AS Monaco tengah menikmati periode emas dalam performa mereka di kompetisi domestik. Tim tamu tercatat telah meraih tujuh kemenangan beruntun menjelang duel krusial di kandang Paris FC tersebut.
Pelatih Paris FC, Antoine Kombouaré, menyambut laga ini sebagai tolok ukur sejati bagi perkembangan timnya di bawah asuhannya. Ia mengakui bahwa secara statistik, Monaco lebih unggul dalam jangka panjang.
Kombouaré menyampaikan pandangannya mengenai perbedaan capaian akhir musim antara kedua tim, namun menekankan potensi kejutan dalam satu pertandingan. "Seperti yang saya katakan kepada para pemain, kami tahu bahwa pada akhir musim Monaco akan berada di depan kami, tetapi dalam satu pertandingan… segalanya mungkin terjadi," ujarnya, dilansir dari L'Equipe.
Ia menggarisbawahi bahwa semangat kompetisi dan keindahan olahraga terletak pada ketidakpastian hasil akhir. Semangat inilah yang ingin ia tanamkan kepada skuadnya menjelang pertemuan melawan tim sekuat Monaco.
"Itulah keindahan dalam olahraga dan terutama dalam sepak bola. Idenya adalah memainkan pertandingan yang sesungguhnya, itu menarik. Ini bukan soal ujian, tetapi kami adalah manusia seperti mereka, sebelas lawan sebelas. Kami siap dan kami ingin bertarung," tutur Kombouaré.
Kombouaré melihat pertemuan ini sebagai "peluang fantastis" mengingat status Monaco sebagai tim terbaik di paruh kedua musim Ligue 1. Motivasi tinggi ini harus diimbangi dengan kewaspadaan penuh agar tidak kecolongan oleh keganasan lawan.
"Kami memiliki kesempatan untuk bermain melawan tim terbaik di fase kedua, ini adalah kesempatan fantastis.

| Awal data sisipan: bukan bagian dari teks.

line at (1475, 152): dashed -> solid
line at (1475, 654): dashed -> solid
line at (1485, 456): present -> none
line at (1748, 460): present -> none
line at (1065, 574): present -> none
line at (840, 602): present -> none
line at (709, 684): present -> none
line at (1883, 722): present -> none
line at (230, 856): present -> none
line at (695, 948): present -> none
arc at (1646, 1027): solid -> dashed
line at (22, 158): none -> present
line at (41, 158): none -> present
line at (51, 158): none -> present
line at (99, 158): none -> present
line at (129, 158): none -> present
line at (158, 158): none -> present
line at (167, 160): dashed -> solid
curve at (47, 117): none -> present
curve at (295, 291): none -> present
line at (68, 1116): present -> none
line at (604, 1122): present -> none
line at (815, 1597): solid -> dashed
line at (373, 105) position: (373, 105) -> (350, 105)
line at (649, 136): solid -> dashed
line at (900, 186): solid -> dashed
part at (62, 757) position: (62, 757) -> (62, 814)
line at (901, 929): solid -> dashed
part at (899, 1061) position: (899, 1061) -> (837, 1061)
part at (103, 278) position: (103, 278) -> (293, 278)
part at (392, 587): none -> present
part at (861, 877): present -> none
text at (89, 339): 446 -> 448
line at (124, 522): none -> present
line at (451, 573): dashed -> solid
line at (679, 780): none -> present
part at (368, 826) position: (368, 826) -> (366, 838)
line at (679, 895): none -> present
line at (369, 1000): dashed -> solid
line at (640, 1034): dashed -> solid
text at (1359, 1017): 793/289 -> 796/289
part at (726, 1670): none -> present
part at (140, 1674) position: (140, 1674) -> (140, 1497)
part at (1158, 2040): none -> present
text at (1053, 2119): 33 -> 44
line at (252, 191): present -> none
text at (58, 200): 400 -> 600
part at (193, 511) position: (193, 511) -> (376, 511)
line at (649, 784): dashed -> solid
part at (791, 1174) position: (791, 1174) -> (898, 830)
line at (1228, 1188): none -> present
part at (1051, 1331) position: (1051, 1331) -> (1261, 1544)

Ini sangat memotivasi dan menyenangkan. Tetapi kami harus siap, jika tidak, kami bisa dihukum," jelasnya.
Pelatih kepala Paris FC berharap timnya dapat memberikan perlawanan setara dan menciptakan masalah bagi Monaco, terutama karena mereka bermain di hadapan pendukung sendiri. Ia ingin timnya mampu merespons tekanan yang akan diberikan oleh skuad asuhan Sèbastien Pocognoli.